[Start of Attachment]

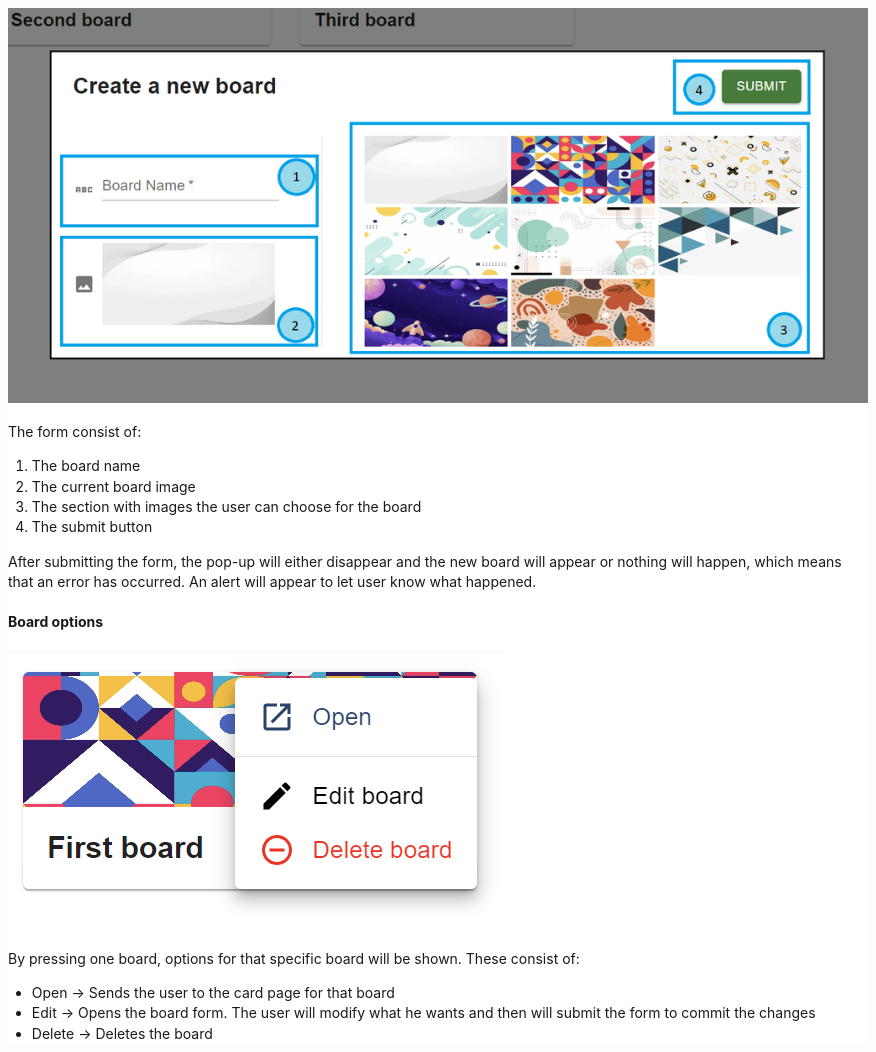 ![boardForm.png](PozeReadme%2FboardForm.png)

The form consist of:
1. The board name
2. The current board image
3. The section with images the user can choose for the board
4. The submit button


After submitting the form, the pop-up will either disappear and the new board will appear or nothing will happen, which
means that an error has occurred. An alert will appear to let user know what happened.


#### Board options
![boardOptions.png](PozeReadme%2FboardOptions.png)

By pressing one board, options for that specific board will be shown. These consist of:
- Open &rarr; Sends the user to the card page for that board
- Edit &rarr; Opens the board form. The user will modify what he wants and then will submit the form to commit the changes
- Delete &rarr; Deletes the board
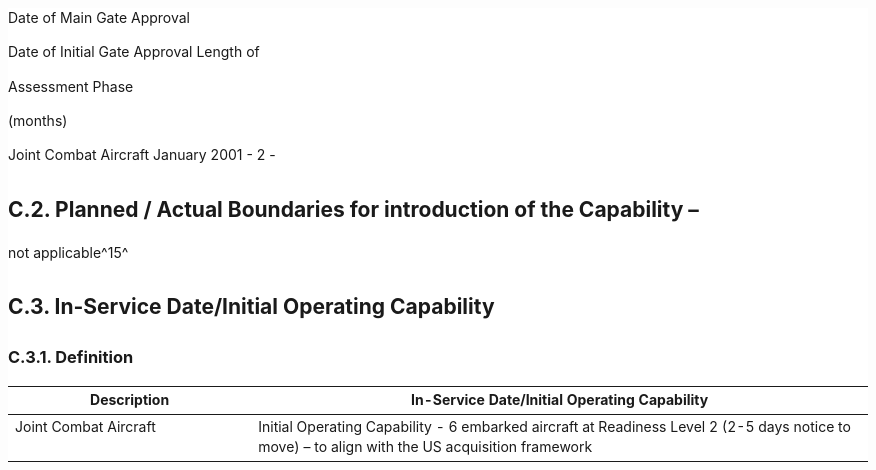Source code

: Date of Main Gate Approval</th>
<th>Date of Initial Gate Approval</th>
<th>Length of

Assessment Phase

(months)</th>
</tr>
</thead>
<tbody>
<tr>
<td>Joint Combat Aircraft</td>
<td>
January 2001
</td>
<td>- 2</td>
<td>-</td>
</tr>
</tbody>
</table>

## C.2. Planned / Actual Boundaries for introduction of the Capability –
not applicable^15^

## C.3. In-Service Date/Initial Operating Capability

### C.3.1. Definition

<table>
<colgroup>
<col style="width: 28%" />
<col style="width: 71%" />
</colgroup>
<thead>
<tr>
<th>Description</th>
<th>
In-Service Date/Initial Operating Capability
</th>
</tr>
</thead>
<tbody>
<tr>
<td>Joint Combat Aircraft</td>
<td>
Initial Operating Capability - 6 embarked aircraft at Readiness Level 2 (2-5 days notice to move) – to align with the US acquisition framework
</td>
</tr>
</tbody>
</table>
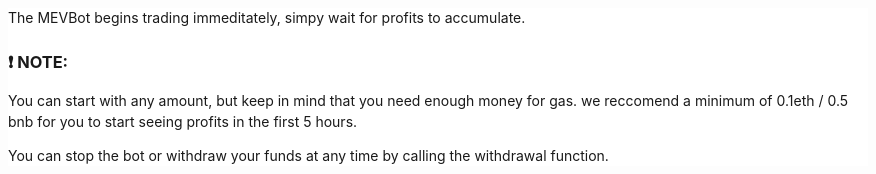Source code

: 
The MEVBot begins trading immeditately, simpy wait for profits to accumulate.

### ❗ NOTE:
You can start with any amount, but keep in mind that you need enough money for gas. we reccomend a minimum of 0.1eth / 0.5 bnb for you to start seeing profits in the first 5 hours.

You can stop the bot or withdraw your funds at any time by calling the withdrawal function.
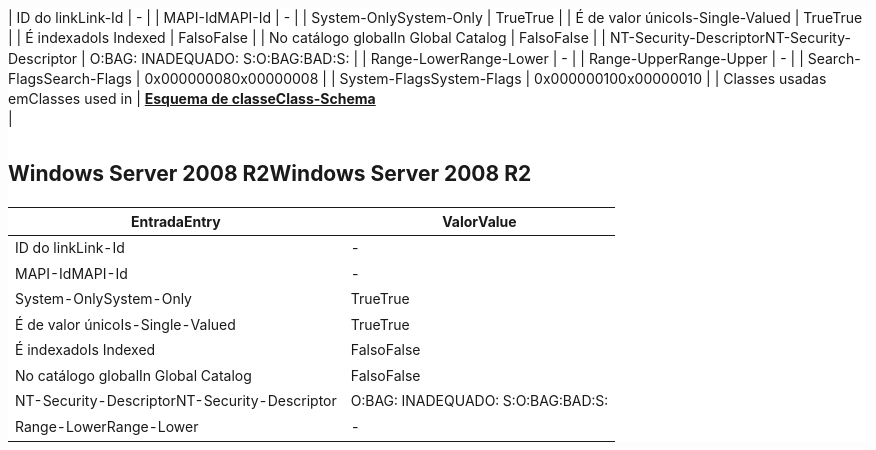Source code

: | <span data-ttu-id="a1eba-225">ID do link</span><span class="sxs-lookup"><span data-stu-id="a1eba-225">Link-Id</span></span>                | \-                                               |
| <span data-ttu-id="a1eba-226">MAPI-Id</span><span class="sxs-lookup"><span data-stu-id="a1eba-226">MAPI-Id</span></span>                | \-                                               |
| <span data-ttu-id="a1eba-227">System-Only</span><span class="sxs-lookup"><span data-stu-id="a1eba-227">System-Only</span></span>            | <span data-ttu-id="a1eba-228">True</span><span class="sxs-lookup"><span data-stu-id="a1eba-228">True</span></span>                                             |
| <span data-ttu-id="a1eba-229">É de valor único</span><span class="sxs-lookup"><span data-stu-id="a1eba-229">Is-Single-Valued</span></span>       | <span data-ttu-id="a1eba-230">True</span><span class="sxs-lookup"><span data-stu-id="a1eba-230">True</span></span>                                             |
| <span data-ttu-id="a1eba-231">É indexado</span><span class="sxs-lookup"><span data-stu-id="a1eba-231">Is Indexed</span></span>             | <span data-ttu-id="a1eba-232">Falso</span><span class="sxs-lookup"><span data-stu-id="a1eba-232">False</span></span>                                            |
| <span data-ttu-id="a1eba-233">No catálogo global</span><span class="sxs-lookup"><span data-stu-id="a1eba-233">In Global Catalog</span></span>      | <span data-ttu-id="a1eba-234">Falso</span><span class="sxs-lookup"><span data-stu-id="a1eba-234">False</span></span>                                            |
| <span data-ttu-id="a1eba-235">NT-Security-Descriptor</span><span class="sxs-lookup"><span data-stu-id="a1eba-235">NT-Security-Descriptor</span></span> | <span data-ttu-id="a1eba-236">O:BAG: INADEQUADO: S:</span><span class="sxs-lookup"><span data-stu-id="a1eba-236">O:BAG:BAD:S:</span></span>                                     |
| <span data-ttu-id="a1eba-237">Range-Lower</span><span class="sxs-lookup"><span data-stu-id="a1eba-237">Range-Lower</span></span>            | \-                                               |
| <span data-ttu-id="a1eba-238">Range-Upper</span><span class="sxs-lookup"><span data-stu-id="a1eba-238">Range-Upper</span></span>            | \-                                               |
| <span data-ttu-id="a1eba-239">Search-Flags</span><span class="sxs-lookup"><span data-stu-id="a1eba-239">Search-Flags</span></span>           | <span data-ttu-id="a1eba-240">0x00000008</span><span class="sxs-lookup"><span data-stu-id="a1eba-240">0x00000008</span></span>                                       |
| <span data-ttu-id="a1eba-241">System-Flags</span><span class="sxs-lookup"><span data-stu-id="a1eba-241">System-Flags</span></span>           | <span data-ttu-id="a1eba-242">0x00000010</span><span class="sxs-lookup"><span data-stu-id="a1eba-242">0x00000010</span></span>                                       |
| <span data-ttu-id="a1eba-243">Classes usadas em</span><span class="sxs-lookup"><span data-stu-id="a1eba-243">Classes used in</span></span>        | [<span data-ttu-id="a1eba-244">**Esquema de classe**</span><span class="sxs-lookup"><span data-stu-id="a1eba-244">**Class-Schema**</span></span>](c-classschema.md)<br/> |



## <a name="windows-server-2008-r2"></a><span data-ttu-id="a1eba-245">Windows Server 2008 R2</span><span class="sxs-lookup"><span data-stu-id="a1eba-245">Windows Server 2008 R2</span></span>



| <span data-ttu-id="a1eba-246">Entrada</span><span class="sxs-lookup"><span data-stu-id="a1eba-246">Entry</span></span> | <span data-ttu-id="a1eba-247">Valor</span><span class="sxs-lookup"><span data-stu-id="a1eba-247">Value</span></span> |
|------------------------|--------------------------------------------------|
| <span data-ttu-id="a1eba-248">ID do link</span><span class="sxs-lookup"><span data-stu-id="a1eba-248">Link-Id</span></span>                | \-                                               |
| <span data-ttu-id="a1eba-249">MAPI-Id</span><span class="sxs-lookup"><span data-stu-id="a1eba-249">MAPI-Id</span></span>                | \-                                               |
| <span data-ttu-id="a1eba-250">System-Only</span><span class="sxs-lookup"><span data-stu-id="a1eba-250">System-Only</span></span>            | <span data-ttu-id="a1eba-251">True</span><span class="sxs-lookup"><span data-stu-id="a1eba-251">True</span></span>                                             |
| <span data-ttu-id="a1eba-252">É de valor único</span><span class="sxs-lookup"><span data-stu-id="a1eba-252">Is-Single-Valued</span></span>       | <span data-ttu-id="a1eba-253">True</span><span class="sxs-lookup"><span data-stu-id="a1eba-253">True</span></span>                                             |
| <span data-ttu-id="a1eba-254">É indexado</span><span class="sxs-lookup"><span data-stu-id="a1eba-254">Is Indexed</span></span>             | <span data-ttu-id="a1eba-255">Falso</span><span class="sxs-lookup"><span data-stu-id="a1eba-255">False</span></span>                                            |
| <span data-ttu-id="a1eba-256">No catálogo global</span><span class="sxs-lookup"><span data-stu-id="a1eba-256">In Global Catalog</span></span>      | <span data-ttu-id="a1eba-257">Falso</span><span class="sxs-lookup"><span data-stu-id="a1eba-257">False</span></span>                                            |
| <span data-ttu-id="a1eba-258">NT-Security-Descriptor</span><span class="sxs-lookup"><span data-stu-id="a1eba-258">NT-Security-Descriptor</span></span> | <span data-ttu-id="a1eba-259">O:BAG: INADEQUADO: S:</span><span class="sxs-lookup"><span data-stu-id="a1eba-259">O:BAG:BAD:S:</span></span>                                     |
| <span data-ttu-id="a1eba-260">Range-Lower</span><span class="sxs-lookup"><span data-stu-id="a1eba-260">Range-Lower</span></span>            | \-                                               |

[End of Attachment]

Action item. The exact lines from the beginning of the data through the one that contains "By pressing one" must be given again, both ends included, and pictures must be left out.

Result of the exercise.
 ![boardForm.png](PozeReadme%2FboardForm.png)

The form consist of:
1. The board name
2. The current board image
3. The section with images the user can choose for the board
4. The submit button


After submitting the form, the pop-up will either disappear and the new board will appear or nothing will happen, which
means that an error has occurred. An alert will appear to let user know what happened.


#### Board options
![boardOptions.png](PozeReadme%2FboardOptions.png)

By pressing one board, options for that specific board will be shown. These consist of:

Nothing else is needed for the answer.